Seoullo 7017 Refreshing Otak Anda

Seoullo 7017 adalah jalan layang tahun 1970 yang sudah tidak layak pakai karena konstruksinya tidak lagi mampu menopang lalu lintas kendaraan yang makin meruyak. Dengan cerdiknya, jalan ini tidak dirobohkan, melainkan dijadikan tempat jalan kaki (pedestrian) hijau yang sangat manusiawi. Dengan konsep terlahir kembali, taman sulapan ini diresmikan tahun ini. Itulah makna Seullo 7017.

Seoullo 7017

Seoullo 7017

Dari ujung ke ujung, taman ini hanya kisaran 2.500 langkah saja, atau kurang lebih dua kilometer. Diawali dengan jalan menanjak lalu berada di atas berbagai jalan raya adalah pusat keramaian, di sela-sela gedung bertingkat, dan akhirnya di bagian ujung pecah menjadi tiga bagian.

Ada nuansa yang berbeda ketika menanjak dan di atas eks jalan layang.
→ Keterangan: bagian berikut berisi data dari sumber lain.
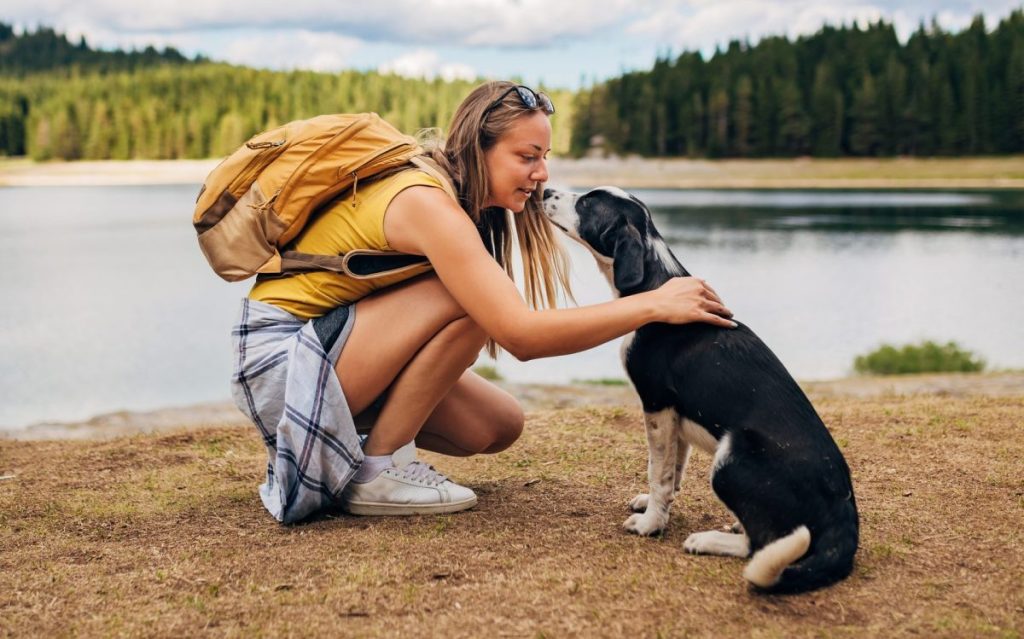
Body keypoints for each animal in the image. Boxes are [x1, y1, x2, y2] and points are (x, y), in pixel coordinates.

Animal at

Awalnya seolah pejalan kaki berada di tengah gedung-gedung modern, namun tak lama kemudian berada di tengah ‘kebun’ yang dikelilingi kota tua yang antik.

Sepanjang ngabuburit, traveler akan menjumpai 645 pot tanaman lengkap dengan namanya, mulai pohon cabe hingga bonsai unik. Ada kolam buatan, air mancur, tempat bermain anak-anak, penjualan suvenir dan semua terkoneksi dengan aneka macam kafe. Di sini pun sering ada atraksi kultural yang memanjakan para pejalan kaki.

 

Bisa melihat aneka bangunan bersejarah (Aji Surya/detikTravel)
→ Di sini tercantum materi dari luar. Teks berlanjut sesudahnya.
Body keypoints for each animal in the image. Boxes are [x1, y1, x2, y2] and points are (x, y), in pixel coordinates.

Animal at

Dari atas Seoullo, setidaknya bisa lumayan dinikmati 8 obyek wisata kuno. Mulai dari stasiun kota, Gerbang Sungnyemun, Gereja Yakhyun, hingga Son Kee Chung Memorial Hall. Jalan kaki di Seullo 7017 sambil menikmati lingkungannya bisa menghabiskan waktu tidak kurang dari dua jam.

Ketika pulang dari Seullo 7017, kemungkinan besar akan muncul 3 pelajaran penting yang menggelayut di pikiran. Tidak harus menghancurkan tetapi justru meremajakan, mengubah jalan raya menjadi tempat jalan kaki, dan menyulap pusat keramaian penuh debu menjadi destinasi wisata tempat menghirup udara segar.